● **SOURCE DATA**
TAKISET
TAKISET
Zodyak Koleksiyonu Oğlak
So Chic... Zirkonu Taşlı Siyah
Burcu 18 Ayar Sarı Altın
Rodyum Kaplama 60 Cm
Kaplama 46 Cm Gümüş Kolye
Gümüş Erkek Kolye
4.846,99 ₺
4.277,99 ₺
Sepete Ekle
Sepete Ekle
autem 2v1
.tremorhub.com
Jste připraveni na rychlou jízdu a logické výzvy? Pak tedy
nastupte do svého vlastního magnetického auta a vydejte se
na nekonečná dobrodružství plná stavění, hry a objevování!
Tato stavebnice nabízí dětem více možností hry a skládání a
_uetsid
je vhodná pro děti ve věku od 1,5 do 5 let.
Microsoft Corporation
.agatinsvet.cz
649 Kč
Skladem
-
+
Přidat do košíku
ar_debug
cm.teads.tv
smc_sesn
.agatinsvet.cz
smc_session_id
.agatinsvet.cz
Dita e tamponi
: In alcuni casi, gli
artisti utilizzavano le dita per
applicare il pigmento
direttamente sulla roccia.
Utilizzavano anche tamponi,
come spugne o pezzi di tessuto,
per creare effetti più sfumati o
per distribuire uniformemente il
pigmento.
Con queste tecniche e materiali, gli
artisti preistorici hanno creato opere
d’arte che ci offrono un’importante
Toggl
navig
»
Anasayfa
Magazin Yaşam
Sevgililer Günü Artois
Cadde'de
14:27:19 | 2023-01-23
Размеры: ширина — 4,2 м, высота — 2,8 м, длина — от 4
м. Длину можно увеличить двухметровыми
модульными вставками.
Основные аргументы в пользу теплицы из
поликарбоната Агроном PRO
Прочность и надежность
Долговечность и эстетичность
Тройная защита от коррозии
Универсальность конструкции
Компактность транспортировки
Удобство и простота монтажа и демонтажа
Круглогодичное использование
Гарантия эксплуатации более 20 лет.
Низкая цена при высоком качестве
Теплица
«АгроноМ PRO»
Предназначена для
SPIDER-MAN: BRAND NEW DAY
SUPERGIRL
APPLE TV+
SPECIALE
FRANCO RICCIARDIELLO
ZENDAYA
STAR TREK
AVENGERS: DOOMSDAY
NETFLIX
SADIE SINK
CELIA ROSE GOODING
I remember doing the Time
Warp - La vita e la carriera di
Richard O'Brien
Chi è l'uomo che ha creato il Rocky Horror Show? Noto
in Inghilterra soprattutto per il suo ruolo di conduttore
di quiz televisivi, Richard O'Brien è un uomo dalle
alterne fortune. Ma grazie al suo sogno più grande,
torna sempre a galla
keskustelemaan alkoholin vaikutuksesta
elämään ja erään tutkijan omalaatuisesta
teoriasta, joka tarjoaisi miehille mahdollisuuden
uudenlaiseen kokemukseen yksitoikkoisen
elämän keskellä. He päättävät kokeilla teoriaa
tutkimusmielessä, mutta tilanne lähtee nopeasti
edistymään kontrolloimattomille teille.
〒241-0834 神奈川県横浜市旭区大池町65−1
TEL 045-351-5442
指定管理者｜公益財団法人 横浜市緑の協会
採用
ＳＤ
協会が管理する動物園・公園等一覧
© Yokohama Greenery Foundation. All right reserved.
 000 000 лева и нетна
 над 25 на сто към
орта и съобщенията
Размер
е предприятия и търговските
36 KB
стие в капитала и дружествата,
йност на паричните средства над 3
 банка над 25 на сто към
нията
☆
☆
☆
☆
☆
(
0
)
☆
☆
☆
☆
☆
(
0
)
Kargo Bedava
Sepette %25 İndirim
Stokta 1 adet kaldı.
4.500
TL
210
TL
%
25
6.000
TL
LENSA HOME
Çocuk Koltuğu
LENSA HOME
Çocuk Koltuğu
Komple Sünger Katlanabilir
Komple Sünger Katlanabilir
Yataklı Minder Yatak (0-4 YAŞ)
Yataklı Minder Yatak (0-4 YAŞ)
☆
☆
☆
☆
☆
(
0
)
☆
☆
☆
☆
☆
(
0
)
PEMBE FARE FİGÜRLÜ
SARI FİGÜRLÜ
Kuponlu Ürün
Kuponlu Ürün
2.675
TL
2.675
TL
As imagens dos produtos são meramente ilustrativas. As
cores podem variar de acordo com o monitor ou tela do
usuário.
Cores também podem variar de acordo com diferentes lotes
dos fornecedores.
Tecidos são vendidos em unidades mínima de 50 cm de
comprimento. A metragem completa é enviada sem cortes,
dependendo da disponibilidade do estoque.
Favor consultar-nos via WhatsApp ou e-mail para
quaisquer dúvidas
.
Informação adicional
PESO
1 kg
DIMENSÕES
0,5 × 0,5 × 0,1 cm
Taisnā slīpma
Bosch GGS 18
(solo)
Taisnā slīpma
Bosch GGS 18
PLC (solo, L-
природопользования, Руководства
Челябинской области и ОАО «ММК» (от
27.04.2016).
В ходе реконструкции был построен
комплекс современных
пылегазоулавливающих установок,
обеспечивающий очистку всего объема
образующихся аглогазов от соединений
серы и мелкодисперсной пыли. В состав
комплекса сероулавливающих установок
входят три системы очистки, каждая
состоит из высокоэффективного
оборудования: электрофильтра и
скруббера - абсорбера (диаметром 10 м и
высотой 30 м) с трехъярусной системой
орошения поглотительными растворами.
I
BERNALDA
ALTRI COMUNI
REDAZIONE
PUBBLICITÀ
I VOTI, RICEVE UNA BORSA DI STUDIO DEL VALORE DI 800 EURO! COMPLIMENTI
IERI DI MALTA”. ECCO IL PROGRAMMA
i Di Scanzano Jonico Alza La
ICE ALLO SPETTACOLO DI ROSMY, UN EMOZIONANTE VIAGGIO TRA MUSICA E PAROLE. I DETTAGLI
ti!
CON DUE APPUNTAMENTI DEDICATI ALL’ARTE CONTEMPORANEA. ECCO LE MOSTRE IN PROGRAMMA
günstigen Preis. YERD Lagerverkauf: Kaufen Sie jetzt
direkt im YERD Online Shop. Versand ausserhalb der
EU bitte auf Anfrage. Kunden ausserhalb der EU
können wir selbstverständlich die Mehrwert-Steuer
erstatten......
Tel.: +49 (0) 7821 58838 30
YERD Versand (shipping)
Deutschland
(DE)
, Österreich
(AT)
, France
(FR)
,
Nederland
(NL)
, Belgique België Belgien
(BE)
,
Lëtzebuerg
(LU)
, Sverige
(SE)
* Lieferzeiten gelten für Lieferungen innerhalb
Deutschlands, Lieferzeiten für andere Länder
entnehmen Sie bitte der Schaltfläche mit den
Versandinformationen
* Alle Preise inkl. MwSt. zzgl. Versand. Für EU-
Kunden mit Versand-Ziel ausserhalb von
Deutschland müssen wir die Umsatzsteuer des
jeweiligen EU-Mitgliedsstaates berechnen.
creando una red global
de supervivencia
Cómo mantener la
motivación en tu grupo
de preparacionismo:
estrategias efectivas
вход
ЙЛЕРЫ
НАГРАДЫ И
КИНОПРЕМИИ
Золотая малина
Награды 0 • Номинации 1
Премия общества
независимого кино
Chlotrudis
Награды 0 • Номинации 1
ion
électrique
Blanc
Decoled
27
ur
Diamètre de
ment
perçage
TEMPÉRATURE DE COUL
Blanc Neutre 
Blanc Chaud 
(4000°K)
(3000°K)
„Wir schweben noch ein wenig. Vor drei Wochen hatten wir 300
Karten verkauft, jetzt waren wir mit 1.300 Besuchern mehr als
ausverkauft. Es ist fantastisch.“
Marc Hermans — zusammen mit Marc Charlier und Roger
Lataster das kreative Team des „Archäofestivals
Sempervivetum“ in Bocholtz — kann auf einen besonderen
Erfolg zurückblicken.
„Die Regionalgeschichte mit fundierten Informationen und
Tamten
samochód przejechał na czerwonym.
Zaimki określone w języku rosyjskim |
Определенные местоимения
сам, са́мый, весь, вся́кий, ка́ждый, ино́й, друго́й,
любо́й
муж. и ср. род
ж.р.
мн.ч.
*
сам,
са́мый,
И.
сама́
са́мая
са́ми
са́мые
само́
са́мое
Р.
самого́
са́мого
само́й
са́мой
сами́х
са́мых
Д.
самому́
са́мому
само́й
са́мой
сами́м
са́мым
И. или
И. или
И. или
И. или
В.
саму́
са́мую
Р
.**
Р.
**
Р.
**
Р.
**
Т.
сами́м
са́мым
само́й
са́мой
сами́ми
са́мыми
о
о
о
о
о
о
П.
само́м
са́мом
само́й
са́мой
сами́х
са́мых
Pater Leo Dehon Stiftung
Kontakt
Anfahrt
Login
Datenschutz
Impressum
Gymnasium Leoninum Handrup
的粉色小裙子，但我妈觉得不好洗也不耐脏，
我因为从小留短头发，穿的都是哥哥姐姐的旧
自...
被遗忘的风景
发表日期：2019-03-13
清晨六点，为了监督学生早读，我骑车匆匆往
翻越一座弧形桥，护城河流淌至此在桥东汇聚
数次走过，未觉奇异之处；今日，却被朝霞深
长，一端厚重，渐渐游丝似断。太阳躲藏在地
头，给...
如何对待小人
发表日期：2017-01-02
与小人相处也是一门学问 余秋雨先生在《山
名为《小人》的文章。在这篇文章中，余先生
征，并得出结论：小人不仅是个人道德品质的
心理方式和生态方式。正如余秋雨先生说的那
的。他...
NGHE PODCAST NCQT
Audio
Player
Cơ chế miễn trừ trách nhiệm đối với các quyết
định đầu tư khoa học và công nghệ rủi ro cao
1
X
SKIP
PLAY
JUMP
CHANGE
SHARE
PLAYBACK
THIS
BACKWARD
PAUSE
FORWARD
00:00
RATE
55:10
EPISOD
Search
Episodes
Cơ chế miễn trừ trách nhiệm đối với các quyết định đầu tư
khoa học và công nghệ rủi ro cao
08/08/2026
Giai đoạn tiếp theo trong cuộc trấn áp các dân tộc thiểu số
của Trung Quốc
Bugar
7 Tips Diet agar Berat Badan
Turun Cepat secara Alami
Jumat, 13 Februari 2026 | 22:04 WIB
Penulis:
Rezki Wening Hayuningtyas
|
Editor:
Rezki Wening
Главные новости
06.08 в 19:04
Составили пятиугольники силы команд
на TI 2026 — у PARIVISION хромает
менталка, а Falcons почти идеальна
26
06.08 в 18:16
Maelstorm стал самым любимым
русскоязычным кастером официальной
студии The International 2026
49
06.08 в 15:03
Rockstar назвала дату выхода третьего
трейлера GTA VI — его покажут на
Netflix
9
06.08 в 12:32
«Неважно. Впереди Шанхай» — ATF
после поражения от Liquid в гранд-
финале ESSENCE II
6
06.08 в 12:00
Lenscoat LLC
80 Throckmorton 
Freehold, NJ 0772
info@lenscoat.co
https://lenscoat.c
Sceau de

● **GOAL OF THE EXERCISE**
Give an exact copy of the lines above, from the top of the records to the line that contains "Компактность транспортировки", taking in both ends.

● **ANSWER BELOW**
TAKISET
TAKISET
Zodyak Koleksiyonu Oğlak
So Chic... Zirkonu Taşlı Siyah
Burcu 18 Ayar Sarı Altın
Rodyum Kaplama 60 Cm
Kaplama 46 Cm Gümüş Kolye
Gümüş Erkek Kolye
4.846,99 ₺
4.277,99 ₺
Sepete Ekle
Sepete Ekle
autem 2v1
.tremorhub.com
Jste připraveni na rychlou jízdu a logické výzvy? Pak tedy
nastupte do svého vlastního magnetického auta a vydejte se
na nekonečná dobrodružství plná stavění, hry a objevování!
Tato stavebnice nabízí dětem více možností hry a skládání a
_uetsid
je vhodná pro děti ve věku od 1,5 do 5 let.
Microsoft Corporation
.agatinsvet.cz
649 Kč
Skladem
-
+
Přidat do košíku
ar_debug
cm.teads.tv
smc_sesn
.agatinsvet.cz
smc_session_id
.agatinsvet.cz
Dita e tamponi
: In alcuni casi, gli
artisti utilizzavano le dita per
applicare il pigmento
direttamente sulla roccia.
Utilizzavano anche tamponi,
come spugne o pezzi di tessuto,
per creare effetti più sfumati o
per distribuire uniformemente il
pigmento.
Con queste tecniche e materiali, gli
artisti preistorici hanno creato opere
d’arte che ci offrono un’importante
Toggl
navig
»
Anasayfa
Magazin Yaşam
Sevgililer Günü Artois
Cadde'de
14:27:19 | 2023-01-23
Размеры: ширина — 4,2 м, высота — 2,8 м, длина — от 4
м. Длину можно увеличить двухметровыми
модульными вставками.
Основные аргументы в пользу теплицы из
поликарбоната Агроном PRO
Прочность и надежность
Долговечность и эстетичность
Тройная защита от коррозии
Универсальность конструкции
Компактность транспортировки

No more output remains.